Lines from the one containing "(471, 344) = (522, 360): grey" through the last line of the data below are to be returned exactly; leave out the rest.

Data entries
===============

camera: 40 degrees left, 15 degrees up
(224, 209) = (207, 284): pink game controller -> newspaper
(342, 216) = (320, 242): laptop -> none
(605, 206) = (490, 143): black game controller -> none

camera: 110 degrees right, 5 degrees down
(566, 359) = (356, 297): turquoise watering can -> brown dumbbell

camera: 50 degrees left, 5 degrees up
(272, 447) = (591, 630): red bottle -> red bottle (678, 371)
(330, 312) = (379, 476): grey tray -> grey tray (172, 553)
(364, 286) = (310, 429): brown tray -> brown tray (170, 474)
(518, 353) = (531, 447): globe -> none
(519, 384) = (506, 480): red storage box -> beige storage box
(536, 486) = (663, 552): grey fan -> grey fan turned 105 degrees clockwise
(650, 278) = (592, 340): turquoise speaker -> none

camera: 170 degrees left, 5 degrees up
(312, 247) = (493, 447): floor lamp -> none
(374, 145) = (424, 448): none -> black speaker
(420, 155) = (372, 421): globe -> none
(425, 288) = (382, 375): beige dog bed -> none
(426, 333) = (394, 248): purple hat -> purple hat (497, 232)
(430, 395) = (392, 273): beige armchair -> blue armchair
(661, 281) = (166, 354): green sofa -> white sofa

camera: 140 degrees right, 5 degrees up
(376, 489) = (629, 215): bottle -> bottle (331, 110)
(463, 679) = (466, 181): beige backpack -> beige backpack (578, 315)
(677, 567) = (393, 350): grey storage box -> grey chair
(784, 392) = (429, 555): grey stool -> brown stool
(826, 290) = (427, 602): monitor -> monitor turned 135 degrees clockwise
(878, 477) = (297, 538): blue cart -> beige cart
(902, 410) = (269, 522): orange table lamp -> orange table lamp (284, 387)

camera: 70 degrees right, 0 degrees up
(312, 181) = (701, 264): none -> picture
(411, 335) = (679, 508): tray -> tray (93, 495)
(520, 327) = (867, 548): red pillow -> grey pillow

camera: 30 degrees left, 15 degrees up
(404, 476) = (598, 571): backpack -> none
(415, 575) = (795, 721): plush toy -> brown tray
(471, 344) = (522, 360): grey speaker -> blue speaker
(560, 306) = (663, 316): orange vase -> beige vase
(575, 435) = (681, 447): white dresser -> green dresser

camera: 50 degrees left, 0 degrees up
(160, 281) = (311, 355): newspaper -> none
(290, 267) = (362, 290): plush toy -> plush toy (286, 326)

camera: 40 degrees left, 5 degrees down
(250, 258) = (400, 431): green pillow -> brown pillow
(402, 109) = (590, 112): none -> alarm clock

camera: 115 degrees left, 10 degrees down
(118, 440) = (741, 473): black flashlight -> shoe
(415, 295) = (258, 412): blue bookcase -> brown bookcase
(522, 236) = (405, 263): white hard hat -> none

===============

• **Your solution**
(471, 344) = (522, 360): grey speaker -> blue speaker
(560, 306) = (663, 316): orange vase -> beige vase
(575, 435) = (681, 447): white dresser -> green dresser

camera: 50 degrees left, 0 degrees up
(160, 281) = (311, 355): newspaper -> none
(290, 267) = (362, 290): plush toy -> plush toy (286, 326)

camera: 40 degrees left, 5 degrees down
(250, 258) = (400, 431): green pillow -> brown pillow
(402, 109) = (590, 112): none -> alarm clock

camera: 115 degrees left, 10 degrees down
(118, 440) = (741, 473): black flashlight -> shoe
(415, 295) = (258, 412): blue bookcase -> brown bookcase
(522, 236) = (405, 263): white hard hat -> none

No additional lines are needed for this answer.